Kaiser Daily
Reproductive Health Report

01-08-1997

1998 ELECTIONS - SOUTH DAKOTA SENATE: AKER PLANS RACE AGAINST DASCHLE

 
      State Sen. Alan Aker (R) said he intends to challenge pro-
 choice Senate Min. Leader Tom Daschle (D), becoming the first
 GOPer to do so.  Aker: "I've let every Republican Party person
 know who should know. ... It's not a secret. ... Ultimately, the
 party has to decide if they feel they have a better candidate
 than me and I have to let them have a good look at me, because
 I'm not so well known east of the Missouri River."  Aker intends
 to hit Daschle on "partial-birth" abortions, the balanced budget
 amendment and term limits, and believes Daschle will be
 "especially vulnerable" in '98, when Pres. Clinton is midway
 through his second term (Mercer, RAPID CITY JOURNAL, 1/7).  

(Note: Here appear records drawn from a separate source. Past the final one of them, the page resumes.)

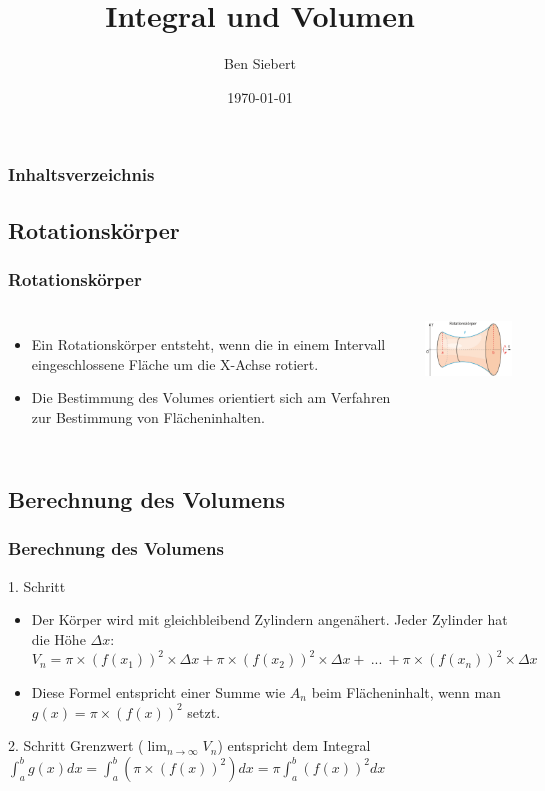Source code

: \documentclass{beamer}
\title{Integral und Volumen}
\author{Ben Siebert}
\date{\today}
\begin{document}
	\frame{\titlepage}
	
	\begin{frame}
		\frametitle{Inhaltsverzeichnis}
		\tableofcontents
	\end{frame}
	

	\begin{frame}
		\section{Rotationskörper}
		\frametitle{Rotationskörper}
		
		\begin{columns}
			\column{0.5\textwidth}
				\begin{itemize}
					\item Ein Rotationskörper entsteht, wenn die in einem Intervall eingeschlossene Fläche um die X-Achse rotiert.
					\item Die Bestimmung des Volumes orientiert sich am Verfahren zur Bestimmung von Flächeninhalten.
				\end{itemize}
			\column{0.5\textwidth}
			\includegraphics[width=4cm]{IMG_1121.jpg}
		\end{columns}
	\end{frame}
	
	\begin{frame}
		\section{Berechnung des Volumens}
		\frametitle{Berechnung des Volumens}
		\begin{block}{1. Schritt}
			\begin{itemize}
				\item Der Körper wird mit gleichbleibend Zylindern angenähert. Jeder Zylinder hat die Höhe $\Delta x$: $V_n = \pi \times (f(x_1))^2 \times \Delta x + \pi \times (f(x_2))^2 \times \Delta x +\ ...\ + \pi \times (f(x_n))^2 \times \Delta x$
				\item Diese Formel entspricht einer Summe wie $A_n$ beim Flächeninhalt, wenn man $g(x) = \pi \times (f(x))^2$ setzt. 
			\end{itemize}			
		\end{block}

		
		\begin{block}{2. Schritt}
			Grenzwert ($\lim_{n\to\infty} V_n$) entspricht dem Integral $\int_{a}^{b} g(x) dx = \int_{a}^{b} (\pi \times (f(x))^2) dx = \pi \int_{a}^{b} (f(x))^2 dx$
		\end{block}
	\end{frame}
	
\end{document}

      THUNE BALLOON:  Whether another GOPer intends to announce
 against Daschle "remains unclear," but Aker said that would not
 dissuade him from running: "I'd be willing to run in a party
 primary election.  I can think of very few people who would cause
 me to step out if they were running."  He said one exception
 would be newly-elected pro-life Rep. John Thune (R-At Large). 
 Thune has not "publicly indicated any interest" in running, but
 has "promised" to remain in the House no longer than six years. 

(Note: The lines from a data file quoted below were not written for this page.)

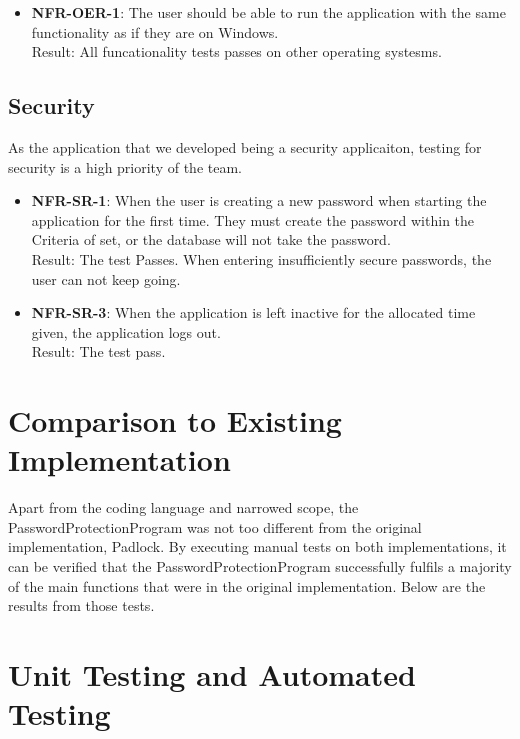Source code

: \documentclass[12pt, titlepage]{article}
\begin{document}
		\begin{itemize}
			
			\item \textbf{NFR-OER-1}: The user should be able to run the application with the same functionality as if they are on Windows.\\
			Result: All funcationality tests passes on other operating systesms. 

		\end{itemize}

	\subsection{Security}
		As the application that we developed being a security applicaiton, testing for security is a high priority of the team.
	
		\begin{itemize}
			
			\item \textbf{NFR-SR-1}: When the user is creating a new password when starting the application for the first time. They must create the password within the Criteria of set, or the database will not take the password.\\
			Result: The test Passes. When entering insufficiently secure passwords, the user can not keep going.

			\item \textbf{NFR-SR-3}: When the application is left inactive for the allocated time given, the application logs out.\\
			Result: The test pass.

		\end{itemize}
	
\section{Comparison to Existing Implementation}	

Apart from the coding language and narrowed scope, the PasswordProtectionProgram was not too different from the original implementation, Padlock. By executing manual tests on both implementations, it can be verified that the PasswordProtectionProgram successfully fulfils a majority of the main functions that were in the original implementation. Below are the results from those tests.

\section{Unit Testing and Automated Testing}
\end{document}
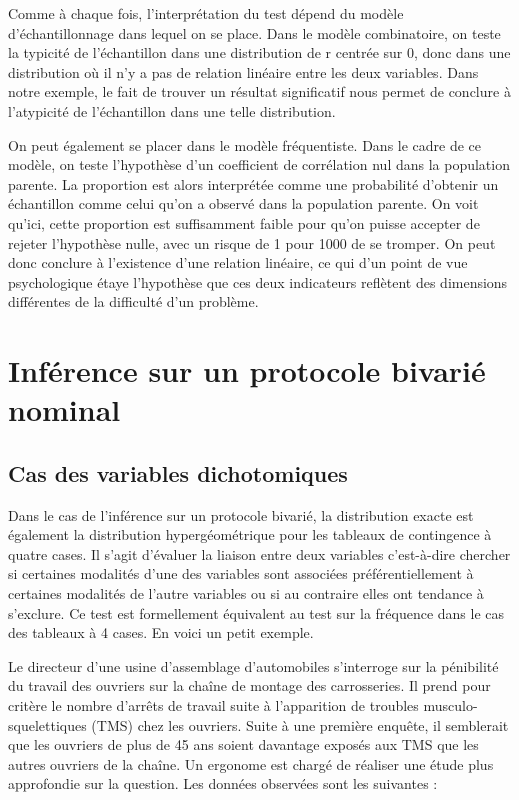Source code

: \documentclass[]{book}
\theoremstyle{definition}
\theoremstyle{definition}
\theoremstyle{definition}
\theoremstyle{remark}
\begin{document}
Comme à chaque fois, l'interprétation du test dépend du modèle
d'échantillonnage dans lequel on se place. Dans le modèle combinatoire,
on teste la typicité de l'échantillon dans une distribution de r centrée
sur 0, donc dans une distribution où il n'y a pas de relation linéaire
entre les deux variables. Dans notre exemple, le fait de trouver un
résultat significatif nous permet de conclure à l'atypicité de
l'échantillon dans une telle distribution.

On peut également se placer dans le modèle fréquentiste. Dans le cadre
de ce modèle, on teste l'hypothèse d'un coefficient de corrélation nul
dans la population parente. La proportion est alors interprétée comme
une probabilité d'obtenir un échantillon comme celui qu'on a observé
dans la population parente. On voit qu'ici, cette proportion est
suffisamment faible pour qu'on puisse accepter de rejeter l'hypothèse
nulle, avec un risque de 1 pour 1000 de se tromper. On peut donc
conclure à l'existence d'une relation linéaire, ce qui d'un point de vue
psychologique étaye l'hypothèse que ces deux indicateurs reflètent des
dimensions différentes de la difficulté d'un problème.

\hypertarget{inference-sur-un-protocole-bivarie-nominal}{%
\section{Inférence sur un protocole bivarié
nominal}\label{inference-sur-un-protocole-bivarie-nominal}}

\hypertarget{cas-des-variables-dichotomiques}{%
\subsection{Cas des variables
dichotomiques}\label{cas-des-variables-dichotomiques}}

Dans le cas de l'inférence sur un protocole bivarié, la distribution
exacte est également la distribution hypergéométrique pour les tableaux
de contingence à quatre cases. Il s'agit d'évaluer la liaison entre deux
variables c'est-à-dire chercher si certaines modalités d'une des
variables sont associées préférentiellement à certaines modalités de
l'autre variables ou si au contraire elles ont tendance à s'exclure. Ce
test est formellement équivalent au test sur la fréquence dans le cas
des tableaux à 4 cases. En voici un petit exemple.

Le directeur d'une usine d'assemblage d'automobiles s'interroge sur la
pénibilité du travail des ouvriers sur la chaîne de montage des
carrosseries. Il prend pour critère le nombre d'arrêts de travail suite
à l'apparition de troubles musculo-squelettiques (TMS) chez les
ouvriers. Suite à une première enquête, il semblerait que les ouvriers
de plus de 45 ans soient davantage exposés aux TMS que les autres
ouvriers de la chaîne. Un ergonome est chargé de réaliser une étude plus
approfondie sur la question. Les données observées sont les suivantes :
\end{document}
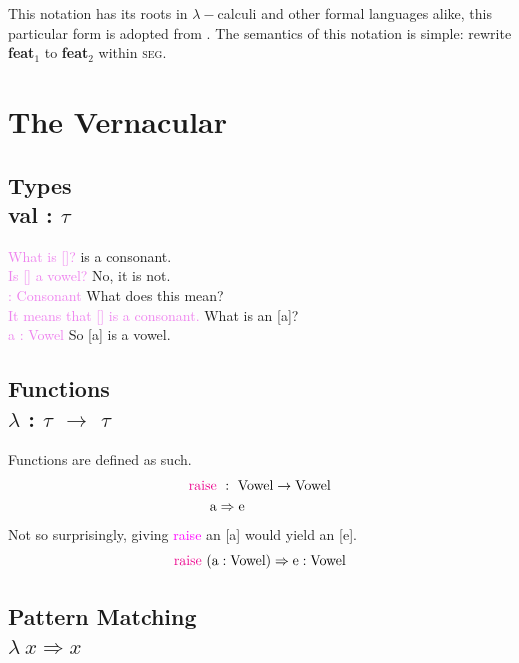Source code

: \documentclass{report}[12pt]
\begin{document}
This notation has its roots in $\lambda-$calculi and other formal languages alike, this particular form is adopted from \cite{tpl}. The semantics of this notation is simple: rewrite \textbf{feat}$_1$ to \textbf{feat}$_2$ within \textsc{seg}.

\section{The Vernacular}

\subsection*{Types \\ val : $\tau$}

\begin{tcolorbox}
  \textcolor{violet}{What is []?} \quad [\textipa{S}] is a consonant. \\
  \textcolor{violet}{Is [] a vowel?} \quad No, it is not. \\
  \textcolor{violet}{ : Consonant} \quad What does this mean? \\
  \textcolor{violet}{It means that [] is a consonant.} \quad What is an [a]? \\
  \textcolor{violet}{a : Vowel} \quad So [a] is a vowel. \\
\end{tcolorbox}

\subsection*{Functions \\ $\lambda$ : $\tau$ $\rightarrow$ $\tau$}

Functions are defined as such.
\begin{align*}
\text{\textcolor{magenta}{raise}} &\ :\ \text{Vowel} \rightarrow \text{Vowel} \\
\text{a} & \Rightarrow \text{e} \\
\end{align*}
Not so surprisingly, giving \textcolor{magenta}{raise} an [a] would yield an [e].
\[ \text{\textcolor{magenta}{raise}}\ (\text{a} : \text{Vowel}) \Rightarrow \text{e} : \text{Vowel} \]

\subsection*{Pattern Matching \\ $\lambda\ x \Rightarrow x$}
\end{document}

 Thune's term-limit pledge puts him "on a timetable for a possible
 challenge" to newly-elected pro-choice/anti-funding Sen. Tim
 Johnson (D) in 2002.  Thune, on a '98 Senate run: "Right now
 nothing could be further from my mind. ... I don't have any such
 intentions."  Thune added that he believed Aker would "present an
 interesting contrast" to Daschle, "both philosophically and
 professionally": "Alan would be a very viable candidate.  I don't
 know who else might be interested.  Now is the time to be
 thinking about it if someone is."  Aker said that Thune's defeat
 of ex-Daschle aide Rick Weiland (D), who declared himself a
 "Daschle Democrat," was "a signal of potential weakness" for the
 Senate Dem leader (RAPID CITY JOURNAL, 1/7).